# Euler's polynomial proof

1. May 29, 2009

### khotsofalang

without using a counter example, show a proof that Euler's polynomial equation P(n)=n^2+n+41 can not be used to generate all the primes.can a general proof be made to show that all primes cannot be generated by a specific polynomial?

2. May 29, 2009

### HallsofIvy

Staff Emeritus
Well, what, exactly, is "Euler's polynomial equation"? Don't you think that is important?

3. May 29, 2009

### khotsofalang

thats the proposition made by Euler that P(n)=n^2+n+41 can generate all primes and it was suddenly proven false by using a counter example, isnt there any way he can be proven to be false?

4. May 29, 2009

### ramsey2879

I believe you mean that P(n) would be prime for positive integers n, but there is now a general proof out there that no polynominal equation can generate only primes for all positive integers. I am sure that someone can cive you a link to a proof.

5. May 29, 2009

### ramsey2879

See also http://en.wikipedia.org/wiki/Formula_for_primes Euler's formula for primes as posted in this thread was once widely thought to generate primes for any integer n, but as shown by this link that was false. The proof is simple an noted in the link. Assume that P(x) is a polynominal in x that gives a prime $$p$$ for the value $$n$$.
But then $$p|P(n+kp)$$ for all integer $$k$$ so these numbers must be composite for every k so the polynominal is a constant, p, rather than a polynominal.
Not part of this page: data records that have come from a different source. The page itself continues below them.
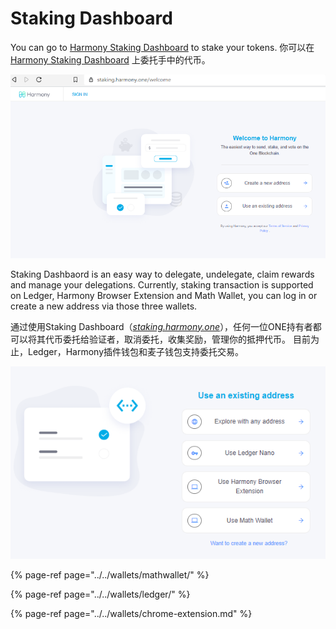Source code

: # Staking Dashboard

You can go to [Harmony Staking Dashboard](https://staking.harmony.one/welcome) to stake your tokens. 你可以在[Harmony Staking Dashboard](https://staking.harmony.one/welcome) 上委托手中的代币。

![](../../.gitbook/assets/image-119.png)

Staking Dashbaord is an easy way to delegate, undelegate, claim rewards and manage your delegations. Currently, staking transaction is supported on Ledger, Harmony Browser Extension and Math Wallet, you can log in or create a new address via those three wallets.

通过使用Staking Dashboard（[_staking.harmony.one_](https://staking.harmony.one/)），任何一位ONE持有者都可以将其代币委托给验证者，取消委托，收集奖励，管理你的抵押代币。 目前为止，Ledger，Harmony插件钱包和麦子钱包支持委托交易。

![](../../.gitbook/assets/image-65.png)

{% page-ref page="../../wallets/mathwallet/" %}

{% page-ref page="../../wallets/ledger/" %}

{% page-ref page="../../wallets/chrome-extension.md" %}

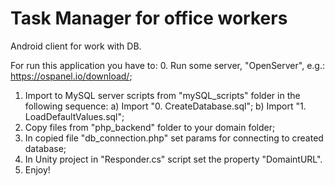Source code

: # Task Manager for office workers
  Android client for work with DB.

For run this application you have to:
0. Run some server, "OpenServer", e.g.: https://ospanel.io/download/;
1. Import to MySQL server scripts from "mySQL_scripts" folder in the following sequence:
  а) Import "0. CreateDatabase.sql";
  b) Import "1. LoadDefaultValues.sql";
2. Copy files from "php_backend" folder to your domain folder;
3. In copied file "db_connection.php" set params for connecting to created database;
4. In Unity project in "Responder.cs" script set the property "DomaintURL".
5. Enjoy!

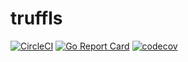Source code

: # truffls

[![CircleCI](https://img.shields.io/circleci/build/github/foodarchive/truffls/master?token=8c65b28a51a1eaed176971fba7ce3408cc342459)](https://circleci.com/gh/foodarchive/truffls)
[![Go Report Card](https://goreportcard.com/badge/github.com/foodarchive/truffls)](https://goreportcard.com/report/github.com/foodarchive/truffls)
[![codecov](https://codecov.io/gh/foodarchive/truffls/branch/master/graph/badge.svg)](https://codecov.io/gh/foodarchive/truffls)
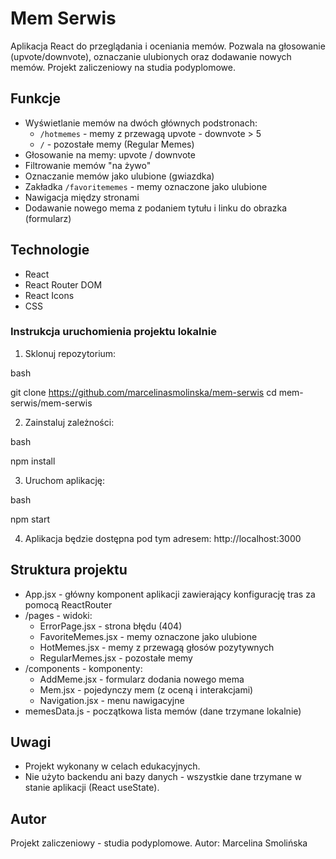 # Mem Serwis

Aplikacja React do przeglądania i oceniania memów. Pozwala na głosowanie (upvote/downvote), oznaczanie ulubionych oraz dodawanie nowych memów.
Projekt zaliczeniowy na studia podyplomowe.

## Funkcje

- Wyświetlanie memów na dwóch głównych podstronach:
    - `/hotmemes` - memy z przewagą upvote - downvote > 5
    - `/` - pozostałe memy (Regular Memes)
- Głosowanie na memy: upvote / downvote
- Filtrowanie memów "na żywo"
- Oznaczanie memów jako ulubione (gwiazdka)
- Zakładka `/favoritememes` - memy oznaczone jako ulubione
- Nawigacja między stronami
- Dodawanie nowego mema z podaniem tytułu i linku do obrazka (formularz)

## Technologie 

- React
- React Router DOM
- React Icons
- CSS

### Instrukcja uruchomienia projektu lokalnie

1. Sklonuj repozytorium:

bash

git clone https://github.com/marcelinasmolinska/mem-serwis
cd mem-serwis/mem-serwis

2. Zainstaluj zależności:

bash

npm install

3. Uruchom aplikację:

bash

npm start

4. Aplikacja będzie dostępna pod tym adresem:
http://localhost:3000

## Struktura projektu

- App.jsx - główny komponent aplikacji zawierający konfigurację tras za pomocą ReactRouter
- /pages - widoki: 
    - ErrorPage.jsx - strona błędu (404)
    - FavoriteMemes.jsx - memy oznaczone jako ulubione
    - HotMemes.jsx - memy z przewagą głosów pozytywnych
    - RegularMemes.jsx - pozostałe memy
- /components - komponenty: 
    - AddMeme.jsx - formularz dodania nowego mema
    - Mem.jsx - pojedynczy mem (z oceną i interakcjami)
    - Navigation.jsx - menu nawigacyjne
- memesData.js - początkowa lista memów (dane trzymane lokalnie)

## Uwagi

- Projekt wykonany w celach edukacyjnych.
- Nie użyto backendu ani bazy danych - wszystkie dane trzymane w stanie aplikacji (React useState).

## Autor

Projekt zaliczeniowy - studia podyplomowe.
Autor: Marcelina Smolińska

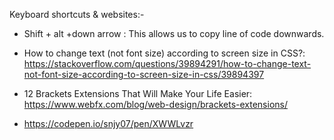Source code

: Keyboard shortcuts & websites:-

- Shift + alt +down arrow : This allows us to copy line of code downwards.

- How to change text (not font size) according to screen size in CSS?: https://stackoverflow.com/questions/39894291/how-to-change-text-not-font-size-according-to-screen-size-in-css/39894397

- 12 Brackets Extensions That Will Make Your Life Easier: https://www.webfx.com/blog/web-design/brackets-extensions/

- https://codepen.io/snjy07/pen/XWWLvzr
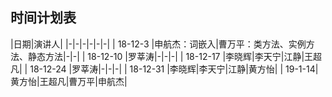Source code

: ## 时间计划表
|日期|演讲人|
|-|-|-|-|-|-|
| 18-12-3 |申航杰：词嵌入|曹万平：类方法、实例方法、静态方法|-|-|
| 18-12-10 |罗莘涛|-|-|-|
| 18-12-17 |李晓辉|李天宁|江静|王超凡|
| 18-12-24 |罗莘涛|-|-|-|
| 18-12-31 |李晓辉|李天宁|江静|黄方怡|
| 19-1-14|黄方怡|王超凡|曹万平|申航杰|
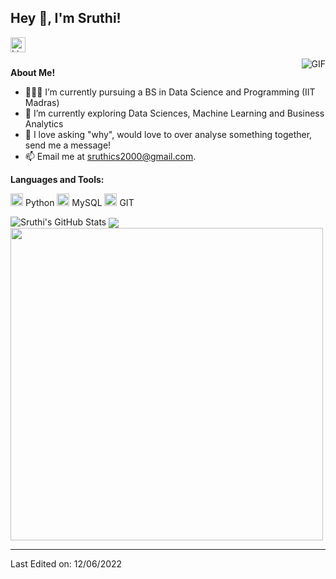 <h2 title="hehehe"> Hey 👋, I'm Sruthi!</h2>

<a href="https://www.linkedin.com/in/c-s-sruthi/">
  <img align="left" alt="LinkedIn" width="24px" src="https://img.icons8.com/nolan/96/linkedin.png" />
</a>

<br />
<br />


 

  <img align="right" alt="GIF" src="https://media.giphy.com/media/LmNwrBhejkK9EFP504/giphy.gif" />

**About Me!**

- 👨🏽‍💻 I’m currently pursuing a BS in Data Science and Programming (IIT Madras)
- 🌱 I’m currently exploring Data Sciences, Machine Learning and Business Analytics
- 💬 I love asking "why", would love to over analyse something together, send me a message!
- 📫 Email me at [sruthics2000@gmail.com](mailto:sruthics2000@gmail.com).



**Languages and Tools:**  


<code><img height="20" src="https://img.icons8.com/nolan/96/python.png"></code> Python
<code><img height="20" src="https://img.icons8.com/nolan/96/sql.png"></code> MySQL
<code><img height="20" src="https://img.icons8.com/nolan/96/git.png"></code> GIT

<img src="https://github-readme-stats.vercel.app/api?username=sruthics12&show_icons=true&hide_border=true&count_private=true&theme=shades-of-purple&icon_color=fad000" alt="Sruthi's GitHub Stats">
<img align="center" src="https://github-readme-streak-stats.herokuapp.com/?user=sruthics12&count_private=true&theme=radical" />
<img align="center" width=500 src="https://github-readme-stats.vercel.app/api/top-langs/?username=sruthics12&count_private=true&theme=radical"  />

-----
Last Edited on: 12/06/2022
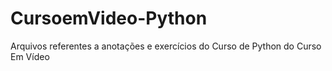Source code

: # CursoemVideo-Python
 Arquivos referentes a anotações e exercícios do Curso de Python do Curso Em Vídeo
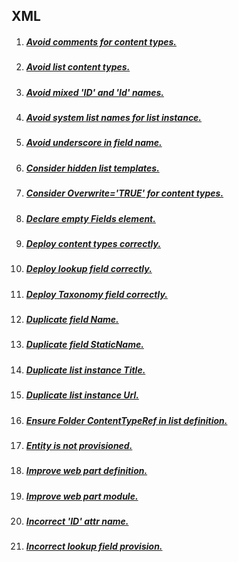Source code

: ## XML

1. ##### [Avoid comments for content types.](RESP515205.md)
1. ##### [Avoid list content types. ](RESP515201.md)
1. ##### [Avoid mixed 'ID' and 'Id' names.](RESP515115.md)
1. ##### [Avoid system list names for list instance.](RESP515403.md)
1. ##### [Avoid underscore in field name.](RESP515108.md)
1. ##### [Consider hidden list templates.](RESP515501.md)
1. ##### [Consider Overwrite='TRUE' for content types.](RESP515204.md)
1. ##### [Declare empty Fields element.](RESP515502.md)
1. ##### [Deploy content types correctly.](RESP515203.md)
1. ##### [Deploy lookup field correctly.](RESP515103.md)
1. ##### [Deploy Taxonomy field correctly. ](RESP515101.md)
1. ##### [Duplicate field Name.](RESP515109.md)
1. ##### [Duplicate field StaticName.](RESP515110.md)
1. ##### [Duplicate list instance Title.](RESP515404.md)
1. ##### [Duplicate list instance Url.](RESP515402.md)
1. ##### [Ensure Folder ContentTypeRef in list definition.](RESP515504.md)
1. ##### [Entity is not provisioned.](RESP510004.md)
1. ##### [Improve web part definition.](RESP516401.md)
1. ##### [Improve web part module.](RESP516402.md)
1. ##### [Incorrect 'ID' attr name.](RESP515105.md)
1. ##### [Incorrect lookup field provision.](RESP515114.md)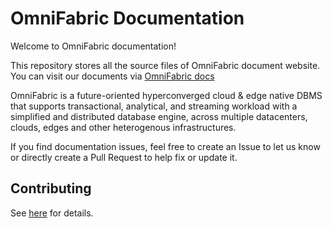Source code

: # OmniFabric Documentation

Welcome to OmniFabric documentation!

This repository stores all the source files of OmniFabric document website. You can visit our documents via [OmniFabric docs](https://docs.matrixorigin.cn/en/)

OmniFabric is a future-oriented hyperconverged cloud & edge native DBMS that supports transactional, analytical, and streaming workload with a simplified and distributed database engine, across multiple datacenters, clouds, edges and other heterogenous infrastructures.

If you find documentation issues, feel free to create an Issue to let us know or directly create a Pull Request to help fix or update it.

## Contributing

See [here](CONTRIBUTING.md) for details.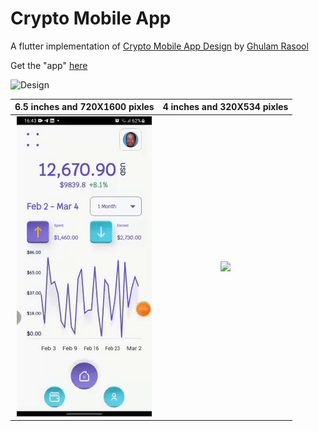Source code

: # Crypto Mobile App

A flutter implementation of [Crypto Mobile App Design](https://dribbble.com/shots/15931039-Crypto-Mobile-App-Design) by [Ghulam Rasool](https://dribbble.com/ghulaam-rasool)

Get the "app" [here]()


![Design](https://cdn.dribbble.com/users/1615584/screenshots/15931039/media/4e9ad324083fbd6c47bf538039d861cf.jpg)



6.5 inches and 720X1600 pixles|  4 inches and 320X534 pixles
:----------------------------:|:---------------------------:
![](larger_screen.gif)        |  ![](smaller_screen.gif) 

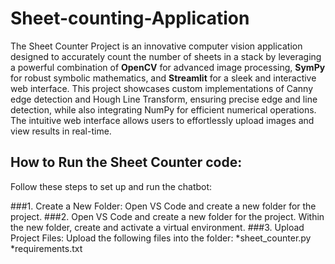 # Sheet-counting-Application

The Sheet Counter Project is an innovative computer vision application designed to accurately count the number of sheets in a stack by leveraging a powerful combination of **OpenCV** for advanced image processing, **SymPy** for robust symbolic mathematics, and **Streamlit** for a sleek and interactive web interface. This project showcases custom implementations of Canny edge detection and Hough Line Transform, ensuring precise edge and line detection, while also integrating NumPy for efficient numerical operations. The intuitive web interface allows users to effortlessly upload images and view results in real-time.


## How to Run the Sheet Counter code:
Follow these steps to set up and run the chatbot:

###1. Create a New Folder:
Open VS Code and create a new folder for the project.
###2. Open VS Code and create a new folder for the project.
Within the new folder, create and activate a virtual environment.
###3. Upload Project Files:
Upload the following files into the folder:
*sheet_counter.py
*requirements.txt
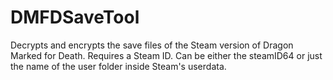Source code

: # DMFDSaveTool
Decrypts and encrypts the save files of the Steam version of Dragon Marked for Death.
Requires a Steam ID.
Can be either the steamID64 or just the name of the user folder inside Steam's userdata.
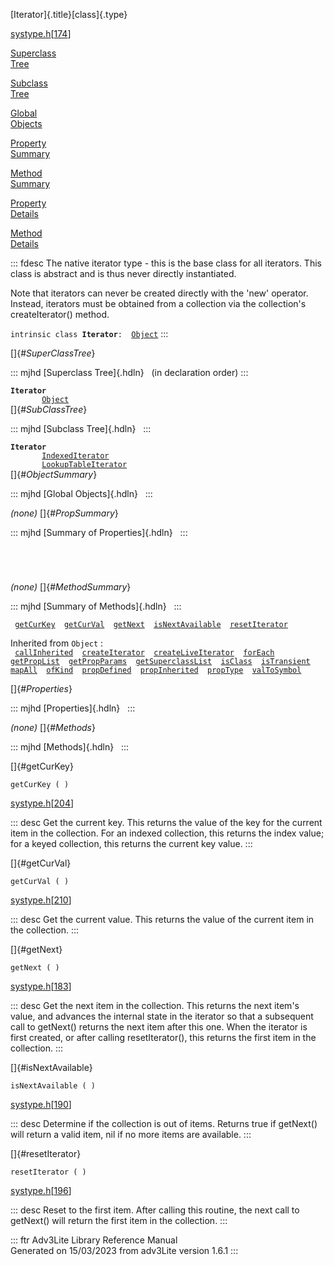 [Iterator]{.title}[class]{.type}

[systype.h](../file/systype.h.html)\[[174](../source/systype.h.html#174)\]

[Superclass\
Tree](#_SuperClassTree_)

[Subclass\
Tree](#_SubClassTree_)

[Global\
Objects](#_ObjectSummary_)

[Property\
Summary](#_PropSummary_)

[Method\
Summary](#_MethodSummary_)

[Property\
Details](#_Properties_)

[Method\
Details](#_Methods_)

::: fdesc
The native iterator type - this is the base class for all iterators.
This class is abstract and is thus never directly instantiated.

Note that iterators can never be created directly with the \'new\'
operator. Instead, iterators must be obtained from a collection via the
collection\'s createIterator() method.

`intrinsic class `**`Iterator`**` :   `[`Object`](../object/Object.html)
:::

[]{#_SuperClassTree_}

::: mjhd
[Superclass Tree]{.hdln}   (in declaration order)
:::

**`Iterator`**\
`         `[`Object`](../object/Object.html)\
[]{#_SubClassTree_}

::: mjhd
[Subclass Tree]{.hdln}  
:::

**`Iterator`**\
`         `[`IndexedIterator`](../object/IndexedIterator.html)\
`         `[`LookupTableIterator`](../object/LookupTableIterator.html)\
[]{#_ObjectSummary_}

::: mjhd
[Global Objects]{.hdln}  
:::

*(none)* []{#_PropSummary_}

::: mjhd
[Summary of Properties]{.hdln}  
:::

` `

` `

*(none)* []{#_MethodSummary_}

::: mjhd
[Summary of Methods]{.hdln}  
:::

` `[`getCurKey`](#getCurKey)`  `[`getCurVal`](#getCurVal)`  `[`getNext`](#getNext)`  `[`isNextAvailable`](#isNextAvailable)`  `[`resetIterator`](#resetIterator)`  `

Inherited from `Object` :\
` `[`callInherited`](../object/Object.html#callInherited)`  `[`createIterator`](../object/Object.html#createIterator)`  `[`createLiveIterator`](../object/Object.html#createLiveIterator)`  `[`forEach`](../object/Object.html#forEach)`  `[`getPropList`](../object/Object.html#getPropList)`  `[`getPropParams`](../object/Object.html#getPropParams)`  `[`getSuperclassList`](../object/Object.html#getSuperclassList)`  `[`isClass`](../object/Object.html#isClass)`  `[`isTransient`](../object/Object.html#isTransient)`  `[`mapAll`](../object/Object.html#mapAll)`  `[`ofKind`](../object/Object.html#ofKind)`  `[`propDefined`](../object/Object.html#propDefined)`  `[`propInherited`](../object/Object.html#propInherited)`  `[`propType`](../object/Object.html#propType)`  `[`valToSymbol`](../object/Object.html#valToSymbol)`  `

[]{#_Properties_}

::: mjhd
[Properties]{.hdln}  
:::

*(none)* []{#_Methods_}

::: mjhd
[Methods]{.hdln}  
:::

[]{#getCurKey}

`getCurKey ( )`

[systype.h](../file/systype.h.html)\[[204](../source/systype.h.html#204)\]

::: desc
Get the current key. This returns the value of the key for the current
item in the collection. For an indexed collection, this returns the
index value; for a keyed collection, this returns the current key value.
:::

[]{#getCurVal}

`getCurVal ( )`

[systype.h](../file/systype.h.html)\[[210](../source/systype.h.html#210)\]

::: desc
Get the current value. This returns the value of the current item in the
collection.
:::

[]{#getNext}

`getNext ( )`

[systype.h](../file/systype.h.html)\[[183](../source/systype.h.html#183)\]

::: desc
Get the next item in the collection. This returns the next item\'s
value, and advances the internal state in the iterator so that a
subsequent call to getNext() returns the next item after this one. When
the iterator is first created, or after calling resetIterator(), this
returns the first item in the collection.
:::

[]{#isNextAvailable}

`isNextAvailable ( )`

[systype.h](../file/systype.h.html)\[[190](../source/systype.h.html#190)\]

::: desc
Determine if the collection is out of items. Returns true if getNext()
will return a valid item, nil if no more items are available.
:::

[]{#resetIterator}

`resetIterator ( )`

[systype.h](../file/systype.h.html)\[[196](../source/systype.h.html#196)\]

::: desc
Reset to the first item. After calling this routine, the next call to
getNext() will return the first item in the collection.
:::

::: ftr
Adv3Lite Library Reference Manual\
Generated on 15/03/2023 from adv3Lite version 1.6.1
:::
P.S. Euler never said that the polynominal generated "all primes", but then that is obviously not what you meant is it?

6. May 29, 2009

### Count Iblis

It is possible with polynomials in more variables, as the same wiki article points out:

7. May 30, 2009

### matt grime

That doesn't count - look at the restriction placed on both the input and output variables.

8. May 30, 2009

### ramsey2879

but the same polynominal would generate composites also with large enough variables. Think how easy it would be to exceed the largest prime otherwise

9. May 30, 2009

### protonchain

P(n) = n^2 + n + 41 =>
P(40) = 40^2 + 40 + 41
= 40 * 40 + 40 + 41
= 40 * 41 + 41 = 41 * 41 = composite.

10. May 30, 2009

### CRGreathouse

11. May 31, 2009

### robert Ihnot

12. May 31, 2009

### Count Iblis

The positive values of the Jones polynomial for positive values of the variables are always primes and all primes can be obtained this way. The problem is just that the probability that a random choice of the input vaiables will yield a positive value is astronomically small. If finally, after billions of years of trying, some positive value is obtained, it will likely be a prime number like 23.

13. May 31, 2009

### CRGreathouse

Was that in response to my post? I was incredulous about the claim that "once widely thought to generate primes for any integer n". It's obvious that no nonconstant polynomial can produce primes for all n, so it's hard for me to believe that this was ever believed. But it could be true, so I was looking for ramsey2879 or someone else to comment on that.

14. May 31, 2009

### ramsey2879

I am 60 and some years old so I some times don't remember exactly what I read too well. The book is up in the attic. Some time I will look again at what was said about the polynominal. But that the polynominal does give composite values is of course easily shown.

15. May 31, 2009

### CRGreathouse

If you do, I'd appreciate the effort if you post it.